**Source extract:**
━━━━━━━━
# Christmas goodies!



## JimmyT (Dec 26, 2014)

So what did Santa bring everyone for Christmas? I must have been a pretty good boy this year. I got a floor corker, allinonewinepump & filter setup, another 6 gal carboy & handle, brew belt, some bottles and some corks! I have a birthday coming up in a few weeks so I might ask for a brute trash can to really get me going!


----------



## knockabout (Dec 26, 2014)

Santa must've come to my house right after yours. I got a floor corker, AIO wine pump, and a Muller Thrugau WE kit. OHBOY!


----------



## Boatboy24 (Dec 26, 2014)

I got a refractometer and several pizza making accessories for my grill! And a 2009 Chateauneuf du Pape from my parents' trip to Provence earlier this year.


----------



## Fsim (Dec 26, 2014)
━━━━━━━━
[Collected data]

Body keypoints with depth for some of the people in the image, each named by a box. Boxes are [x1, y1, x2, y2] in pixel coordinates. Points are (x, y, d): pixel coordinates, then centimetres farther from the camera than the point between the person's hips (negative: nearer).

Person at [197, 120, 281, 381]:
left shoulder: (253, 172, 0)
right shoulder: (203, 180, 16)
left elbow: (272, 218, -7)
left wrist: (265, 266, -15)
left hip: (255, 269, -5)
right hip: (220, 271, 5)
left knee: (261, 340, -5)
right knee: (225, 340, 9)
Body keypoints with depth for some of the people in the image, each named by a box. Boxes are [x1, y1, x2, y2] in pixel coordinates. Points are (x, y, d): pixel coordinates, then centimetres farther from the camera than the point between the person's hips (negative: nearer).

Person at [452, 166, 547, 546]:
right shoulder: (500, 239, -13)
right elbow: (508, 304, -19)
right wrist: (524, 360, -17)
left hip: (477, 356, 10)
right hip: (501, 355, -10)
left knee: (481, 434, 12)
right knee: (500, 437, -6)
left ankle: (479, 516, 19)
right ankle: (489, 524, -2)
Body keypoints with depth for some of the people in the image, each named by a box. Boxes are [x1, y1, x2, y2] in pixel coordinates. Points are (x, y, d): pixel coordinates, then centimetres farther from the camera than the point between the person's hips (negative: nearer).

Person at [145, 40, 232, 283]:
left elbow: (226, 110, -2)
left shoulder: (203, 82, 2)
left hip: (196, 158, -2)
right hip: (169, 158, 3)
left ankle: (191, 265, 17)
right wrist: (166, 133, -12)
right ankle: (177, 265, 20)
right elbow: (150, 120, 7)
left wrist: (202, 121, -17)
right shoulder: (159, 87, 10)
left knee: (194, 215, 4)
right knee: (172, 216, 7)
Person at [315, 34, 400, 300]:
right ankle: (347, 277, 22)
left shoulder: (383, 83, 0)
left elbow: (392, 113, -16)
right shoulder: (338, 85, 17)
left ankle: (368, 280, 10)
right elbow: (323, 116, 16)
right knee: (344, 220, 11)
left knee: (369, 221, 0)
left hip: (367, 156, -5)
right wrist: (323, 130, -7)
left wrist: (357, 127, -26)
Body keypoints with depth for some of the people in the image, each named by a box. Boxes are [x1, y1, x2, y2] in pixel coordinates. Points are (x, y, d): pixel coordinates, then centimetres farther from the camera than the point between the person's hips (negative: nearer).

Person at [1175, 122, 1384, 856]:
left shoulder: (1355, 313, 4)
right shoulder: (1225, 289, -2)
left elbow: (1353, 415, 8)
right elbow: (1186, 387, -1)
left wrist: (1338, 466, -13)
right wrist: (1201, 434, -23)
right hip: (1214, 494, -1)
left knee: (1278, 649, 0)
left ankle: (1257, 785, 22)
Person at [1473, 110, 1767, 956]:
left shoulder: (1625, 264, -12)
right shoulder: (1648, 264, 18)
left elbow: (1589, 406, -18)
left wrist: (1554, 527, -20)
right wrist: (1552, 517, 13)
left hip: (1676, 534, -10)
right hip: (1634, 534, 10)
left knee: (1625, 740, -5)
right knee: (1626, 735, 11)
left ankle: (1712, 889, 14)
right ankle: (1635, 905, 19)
━━━━━━━━
**Task details:** Reproduce the Christmas goodies thread in full, word for word.

**Output for this exercise:**
# Christmas goodies!



## JimmyT (Dec 26, 2014)

So what did Santa bring everyone for Christmas? I must have been a pretty good boy this year. I got a floor corker, allinonewinepump & filter setup, another 6 gal carboy & handle, brew belt, some bottles and some corks! I have a birthday coming up in a few weeks so I might ask for a brute trash can to really get me going!


----------



## knockabout (Dec 26, 2014)

Santa must've come to my house right after yours. I got a floor corker, AIO wine pump, and a Muller Thrugau WE kit. OHBOY!


----------



## Boatboy24 (Dec 26, 2014)

I got a refractometer and several pizza making accessories for my grill! And a 2009 Chateauneuf du Pape from my parents' trip to Provence earlier this year.


----------



## Fsim (Dec 26, 2014)